**BRIEF**
Arrange every row below as a Markdown table with the columns Line and Text, numbering the rows and skipping blank lines. Leave the pictures out of the table.
* * * *
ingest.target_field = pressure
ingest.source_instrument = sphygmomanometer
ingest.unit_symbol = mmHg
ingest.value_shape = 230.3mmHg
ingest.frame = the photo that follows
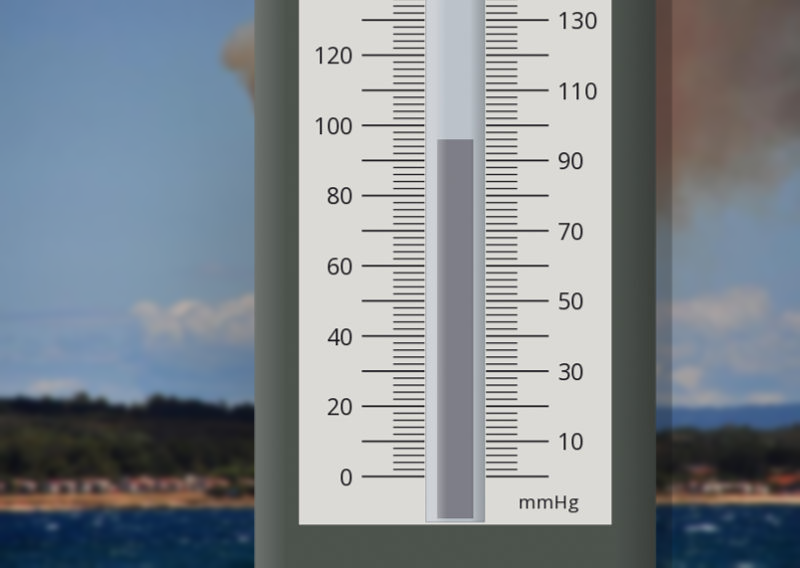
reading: 96mmHg
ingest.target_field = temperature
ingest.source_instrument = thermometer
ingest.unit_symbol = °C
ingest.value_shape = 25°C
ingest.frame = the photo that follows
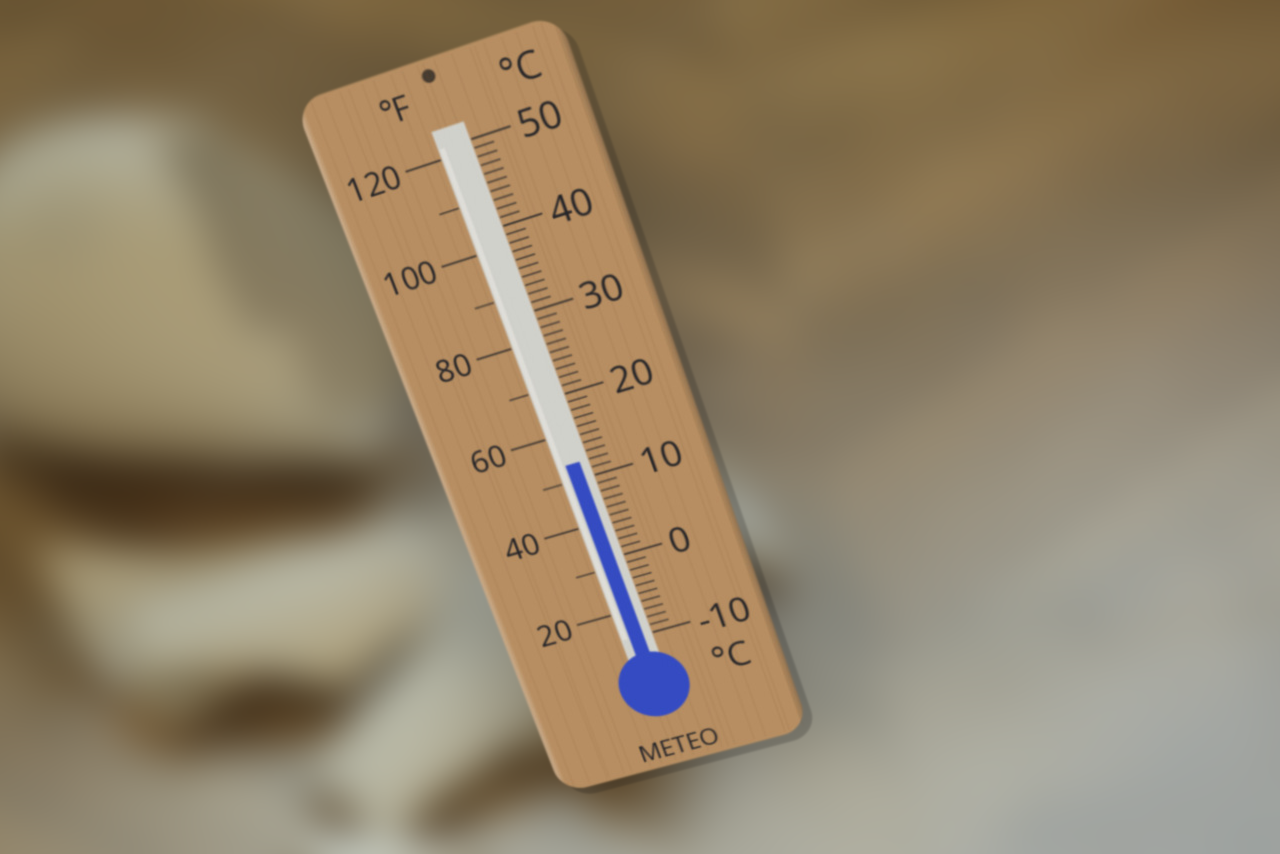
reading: 12°C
* * * *
**RESULT BELOW**
| Line | Text |
|---|---|
| 1 | ingest.target_field = pressure |
| 2 | ingest.source_instrument = sphygmomanometer |
| 3 | ingest.unit_symbol = mmHg |
| 4 | ingest.value_shape = 230.3mmHg |
| 5 | ingest.frame = the photo that follows |
| 6 | reading: 96mmHg |
| 7 | ingest.target_field = temperature |
| 8 | ingest.source_instrument = thermometer |
| 9 | ingest.unit_symbol = °C |
| 10 | ingest.value_shape = 25°C |
| 11 | ingest.frame = the photo that follows |
| 12 | reading: 12°C |